REQUIREMENT
Set every line of the listing below into a Markdown table with two columns, No. and Entry. Number the rows in order and omit any blank lines.

:: TASK INPUT ::

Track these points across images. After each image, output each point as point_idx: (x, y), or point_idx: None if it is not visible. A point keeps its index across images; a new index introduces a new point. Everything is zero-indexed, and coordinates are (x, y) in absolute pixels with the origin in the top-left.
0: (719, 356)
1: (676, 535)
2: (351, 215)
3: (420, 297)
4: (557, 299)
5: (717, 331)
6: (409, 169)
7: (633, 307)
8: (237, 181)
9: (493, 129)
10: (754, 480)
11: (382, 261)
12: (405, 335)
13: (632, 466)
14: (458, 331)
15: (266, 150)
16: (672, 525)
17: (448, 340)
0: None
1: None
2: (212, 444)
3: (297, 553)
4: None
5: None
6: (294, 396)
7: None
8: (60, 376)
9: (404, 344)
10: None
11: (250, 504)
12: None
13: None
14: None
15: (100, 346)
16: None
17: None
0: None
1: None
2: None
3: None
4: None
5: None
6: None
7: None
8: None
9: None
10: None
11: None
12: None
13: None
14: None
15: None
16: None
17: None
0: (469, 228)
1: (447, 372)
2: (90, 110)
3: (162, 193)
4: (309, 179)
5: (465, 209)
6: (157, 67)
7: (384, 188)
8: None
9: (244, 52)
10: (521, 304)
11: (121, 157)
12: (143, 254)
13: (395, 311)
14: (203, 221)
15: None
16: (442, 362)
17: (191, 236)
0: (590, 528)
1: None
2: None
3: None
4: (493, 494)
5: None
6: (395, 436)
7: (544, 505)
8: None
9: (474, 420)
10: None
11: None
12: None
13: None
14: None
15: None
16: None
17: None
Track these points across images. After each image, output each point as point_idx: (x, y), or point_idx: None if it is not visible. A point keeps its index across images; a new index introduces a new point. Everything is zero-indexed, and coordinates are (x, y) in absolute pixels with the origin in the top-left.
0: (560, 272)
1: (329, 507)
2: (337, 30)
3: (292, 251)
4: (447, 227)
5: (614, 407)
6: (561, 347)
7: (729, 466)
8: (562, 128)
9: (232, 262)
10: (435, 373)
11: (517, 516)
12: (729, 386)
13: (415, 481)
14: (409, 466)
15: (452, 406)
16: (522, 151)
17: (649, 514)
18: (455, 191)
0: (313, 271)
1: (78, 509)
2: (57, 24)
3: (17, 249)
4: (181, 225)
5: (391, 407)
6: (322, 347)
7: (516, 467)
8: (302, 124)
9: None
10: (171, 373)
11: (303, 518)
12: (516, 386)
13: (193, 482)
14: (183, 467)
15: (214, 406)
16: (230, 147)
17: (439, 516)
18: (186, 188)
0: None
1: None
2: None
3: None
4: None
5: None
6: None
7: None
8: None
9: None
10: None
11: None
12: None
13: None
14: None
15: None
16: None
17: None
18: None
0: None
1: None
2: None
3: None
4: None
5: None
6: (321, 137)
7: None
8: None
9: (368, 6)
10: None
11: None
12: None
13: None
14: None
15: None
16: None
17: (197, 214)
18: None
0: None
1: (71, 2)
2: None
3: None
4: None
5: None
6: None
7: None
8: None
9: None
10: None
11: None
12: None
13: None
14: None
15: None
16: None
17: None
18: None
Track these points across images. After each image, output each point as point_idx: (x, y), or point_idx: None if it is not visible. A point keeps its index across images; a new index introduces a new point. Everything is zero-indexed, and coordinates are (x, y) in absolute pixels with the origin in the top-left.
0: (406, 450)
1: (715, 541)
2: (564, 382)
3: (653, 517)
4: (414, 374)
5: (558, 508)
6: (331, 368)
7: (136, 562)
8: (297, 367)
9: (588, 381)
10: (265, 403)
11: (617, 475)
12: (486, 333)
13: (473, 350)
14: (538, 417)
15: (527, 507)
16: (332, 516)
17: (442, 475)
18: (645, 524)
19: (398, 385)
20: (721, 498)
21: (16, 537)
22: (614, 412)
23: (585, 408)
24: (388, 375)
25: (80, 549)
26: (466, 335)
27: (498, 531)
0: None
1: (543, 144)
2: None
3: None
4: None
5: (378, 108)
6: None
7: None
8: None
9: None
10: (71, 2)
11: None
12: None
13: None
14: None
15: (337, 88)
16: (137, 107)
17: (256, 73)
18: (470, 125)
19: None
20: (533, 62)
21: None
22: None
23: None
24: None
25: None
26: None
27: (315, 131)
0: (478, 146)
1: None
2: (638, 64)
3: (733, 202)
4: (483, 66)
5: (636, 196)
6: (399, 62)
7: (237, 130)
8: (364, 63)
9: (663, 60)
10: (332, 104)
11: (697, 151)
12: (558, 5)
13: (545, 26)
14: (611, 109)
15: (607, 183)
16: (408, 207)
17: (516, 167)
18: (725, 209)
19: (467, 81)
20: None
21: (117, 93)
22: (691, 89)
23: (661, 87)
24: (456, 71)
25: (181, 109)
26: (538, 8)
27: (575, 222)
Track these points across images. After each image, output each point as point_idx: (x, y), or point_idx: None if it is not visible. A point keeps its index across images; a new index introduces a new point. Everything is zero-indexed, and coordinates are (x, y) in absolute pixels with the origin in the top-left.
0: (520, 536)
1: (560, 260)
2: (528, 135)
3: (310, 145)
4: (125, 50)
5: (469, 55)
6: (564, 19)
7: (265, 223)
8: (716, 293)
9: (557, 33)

:::

ANSWER TO THIS EXERCISE
| No. | Entry |
|---|---|
| 1 | Track these points across images. After each image, output each point as point_idx: (x, y), or point_idx: None if it is not visible. A point keeps its index across images; a new index introduces a new point. Everything is zero-indexed, and coordinates are (x, y) in absolute pixels with the origin in the top-left. |
| 2 | 0: (719, 356) |
| 3 | 1: (676, 535) |
| 4 | 2: (351, 215) |
| 5 | 3: (420, 297) |
| 6 | 4: (557, 299) |
| 7 | 5: (717, 331) |
| 8 | 6: (409, 169) |
| 9 | 7: (633, 307) |
| 10 | 8: (237, 181) |
| 11 | 9: (493, 129) |
| 12 | 10: (754, 480) |
| 13 | 11: (382, 261) |
| 14 | 12: (405, 335) |
| 15 | 13: (632, 466) |
| 16 | 14: (458, 331) |
| 17 | 15: (266, 150) |
| 18 | 16: (672, 525) |
| 19 | 17: (448, 340) |
| 20 | 0: None |
| 21 | 1: None |
| 22 | 2: (212, 444) |
| 23 | 3: (297, 553) |
| 24 | 4: None |
| 25 | 5: None |
| 26 | 6: (294, 396) |
| 27 | 7: None |
| 28 | 8: (60, 376) |
| 29 | 9: (404, 344) |
| 30 | 10: None |
| 31 | 11: (250, 504) |
| 32 | 12: None |
| 33 | 13: None |
| 34 | 14: None |
| 35 | 15: (100, 346) |
| 36 | 16: None |
| 37 | 17: None |
| 38 | 0: None |
| 39 | 1: None |
| 40 | 2: None |
| 41 | 3: None |
| 42 | 4: None |
| 43 | 5: None |
| 44 | 6: None |
| 45 | 7: None |
| 46 | 8: None |
| 47 | 9: None |
| 48 | 10: None |
| 49 | 11: None |
| 50 | 12: None |
| 51 | 13: None |
| 52 | 14: None |
| 53 | 15: None |
| 54 | 16: None |
| 55 | 17: None |
| 56 | 0: (469, 228) |
| 57 | 1: (447, 372) |
| 58 | 2: (90, 110) |
| 59 | 3: (162, 193) |
| 60 | 4: (309, 179) |
| 61 | 5: (465, 209) |
| 62 | 6: (157, 67) |
| 63 | 7: (384, 188) |
| 64 | 8: None |
| 65 | 9: (244, 52) |
| 66 | 10: (521, 304) |
| 67 | 11: (121, 157) |
| 68 | 12: (143, 254) |
| 69 | 13: (395, 311) |
| 70 | 14: (203, 221) |
| 71 | 15: None |
| 72 | 16: (442, 362) |
| 73 | 17: (191, 236) |
| 74 | 0: (590, 528) |
| 75 | 1: None |
| 76 | 2: None |
| 77 | 3: None |
| 78 | 4: (493, 494) |
| 79 | 5: None |
| 80 | 6: (395, 436) |
| 81 | 7: (544, 505) |
| 82 | 8: None |
| 83 | 9: (474, 420) |
| 84 | 10: None |
| 85 | 11: None |
| 86 | 12: None |
| 87 | 13: None |
| 88 | 14: None |
| 89 | 15: None |
| 90 | 16: None |
| 91 | 17: None |
| 92 | Track these points across images. After each image, output each point as point_idx: (x, y), or point_idx: None if it is not visible. A point keeps its index across images; a new index introduces a new point. Everything is zero-indexed, and coordinates are (x, y) in absolute pixels with the origin in the top-left. |
| 93 | 0: (560, 272) |
| 94 | 1: (329, 507) |
| 95 | 2: (337, 30) |
| 96 | 3: (292, 251) |
| 97 | 4: (447, 227) |
| 98 | 5: (614, 407) |
| 99 | 6: (561, 347) |
| 100 | 7: (729, 466) |
| 101 | 8: (562, 128) |
| 102 | 9: (232, 262) |
| 103 | 10: (435, 373) |
| 104 | 11: (517, 516) |
| 105 | 12: (729, 386) |
| 106 | 13: (415, 481) |
| 107 | 14: (409, 466) |
| 108 | 15: (452, 406) |
| 109 | 16: (522, 151) |
| 110 | 17: (649, 514) |
| 111 | 18: (455, 191) |
| 112 | 0: (313, 271) |
| 113 | 1: (78, 509) |
| 114 | 2: (57, 24) |
| 115 | 3: (17, 249) |
| 116 | 4: (181, 225) |
| 117 | 5: (391, 407) |
| 118 | 6: (322, 347) |
| 119 | 7: (516, 467) |
| 120 | 8: (302, 124) |
| 121 | 9: None |
| 122 | 10: (171, 373) |
| 123 | 11: (303, 518) |
| 124 | 12: (516, 386) |
| 125 | 13: (193, 482) |
| 126 | 14: (183, 467) |
| 127 | 15: (214, 406) |
| 128 | 16: (230, 147) |
| 129 | 17: (439, 516) |
| 130 | 18: (186, 188) |
| 131 | 0: None |
| 132 | 1: None |
| 133 | 2: None |
| 134 | 3: None |
| 135 | 4: None |
| 136 | 5: None |
| 137 | 6: None |
| 138 | 7: None |
| 139 | 8: None |
| 140 | 9: None |
| 141 | 10: None |
| 142 | 11: None |
| 143 | 12: None |
| 144 | 13: None |
| 145 | 14: None |
| 146 | 15: None |
| 147 | 16: None |
| 148 | 17: None |
| 149 | 18: None |
| 150 | 0: None |
| 151 | 1: None |
| 152 | 2: None |
| 153 | 3: None |
| 154 | 4: None |
| 155 | 5: None |
| 156 | 6: (321, 137) |
| 157 | 7: None |
| 158 | 8: None |
| 159 | 9: (368, 6) |
| 160 | 10: None |
| 161 | 11: None |
| 162 | 12: None |
| 163 | 13: None |
| 164 | 14: None |
| 165 | 15: None |
| 166 | 16: None |
| 167 | 17: (197, 214) |
| 168 | 18: None |
| 169 | 0: None |
| 170 | 1: (71, 2) |
| 171 | 2: None |
| 172 | 3: None |
| 173 | 4: None |
| 174 | 5: None |
| 175 | 6: None |
| 176 | 7: None |
| 177 | 8: None |
| 178 | 9: None |
| 179 | 10: None |
| 180 | 11: None |
| 181 | 12: None |
| 182 | 13: None |
| 183 | 14: None |
| 184 | 15: None |
| 185 | 16: None |
| 186 | 17: None |
| 187 | 18: None |
| 188 | Track these points across images. After each image, output each point as point_idx: (x, y), or point_idx: None if it is not visible. A point keeps its index across images; a new index introduces a new point. Everything is zero-indexed, and coordinates are (x, y) in absolute pixels with the origin in the top-left. |
| 189 | 0: (406, 450) |
| 190 | 1: (715, 541) |
| 191 | 2: (564, 382) |
| 192 | 3: (653, 517) |
| 193 | 4: (414, 374) |
| 194 | 5: (558, 508) |
| 195 | 6: (331, 368) |
| 196 | 7: (136, 562) |
| 197 | 8: (297, 367) |
| 198 | 9: (588, 381) |
| 199 | 10: (265, 403) |
| 200 | 11: (617, 475) |
| 201 | 12: (486, 333) |
| 202 | 13: (473, 350) |
| 203 | 14: (538, 417) |
| 204 | 15: (527, 507) |
| 205 | 16: (332, 516) |
| 206 | 17: (442, 475) |
| 207 | 18: (645, 524) |
| 208 | 19: (398, 385) |
| 209 | 20: (721, 498) |
| 210 | 21: (16, 537) |
| 211 | 22: (614, 412) |
| 212 | 23: (585, 408) |
| 213 | 24: (388, 375) |
| 214 | 25: (80, 549) |
| 215 | 26: (466, 335) |
| 216 | 27: (498, 531) |
| 217 | 0: None |
| 218 | 1: (543, 144) |
| 219 | 2: None |
| 220 | 3: None |
| 221 | 4: None |
| 222 | 5: (378, 108) |
| 223 | 6: None |
| 224 | 7: None |
| 225 | 8: None |
| 226 | 9: None |
| 227 | 10: (71, 2) |
| 228 | 11: None |
| 229 | 12: None |
| 230 | 13: None |
| 231 | 14: None |
| 232 | 15: (337, 88) |
| 233 | 16: (137, 107) |
| 234 | 17: (256, 73) |
| 235 | 18: (470, 125) |
| 236 | 19: None |
| 237 | 20: (533, 62) |
| 238 | 21: None |
| 239 | 22: None |
| 240 | 23: None |
| 241 | 24: None |
| 242 | 25: None |
| 243 | 26: None |
| 244 | 27: (315, 131) |
| 245 | 0: (478, 146) |
| 246 | 1: None |
| 247 | 2: (638, 64) |
| 248 | 3: (733, 202) |
| 249 | 4: (483, 66) |
| 250 | 5: (636, 196) |
| 251 | 6: (399, 62) |
| 252 | 7: (237, 130) |
| 253 | 8: (364, 63) |
| 254 | 9: (663, 60) |
| 255 | 10: (332, 104) |
| 256 | 11: (697, 151) |
| 257 | 12: (558, 5) |
| 258 | 13: (545, 26) |
| 259 | 14: (611, 109) |
| 260 | 15: (607, 183) |
| 261 | 16: (408, 207) |
| 262 | 17: (516, 167) |
| 263 | 18: (725, 209) |
| 264 | 19: (467, 81) |
| 265 | 20: None |
| 266 | 21: (117, 93) |
| 267 | 22: (691, 89) |
| 268 | 23: (661, 87) |
| 269 | 24: (456, 71) |
| 270 | 25: (181, 109) |
| 271 | 26: (538, 8) |
| 272 | 27: (575, 222) |
| 273 | Track these points across images. After each image, output each point as point_idx: (x, y), or point_idx: None if it is not visible. A point keeps its index across images; a new index introduces a new point. Everything is zero-indexed, and coordinates are (x, y) in absolute pixels with the origin in the top-left. |
| 274 | 0: (520, 536) |
| 275 | 1: (560, 260) |
| 276 | 2: (528, 135) |
| 277 | 3: (310, 145) |
| 278 | 4: (125, 50) |
| 279 | 5: (469, 55) |
| 280 | 6: (564, 19) |
| 281 | 7: (265, 223) |
| 282 | 8: (716, 293) |
| 283 | 9: (557, 33) |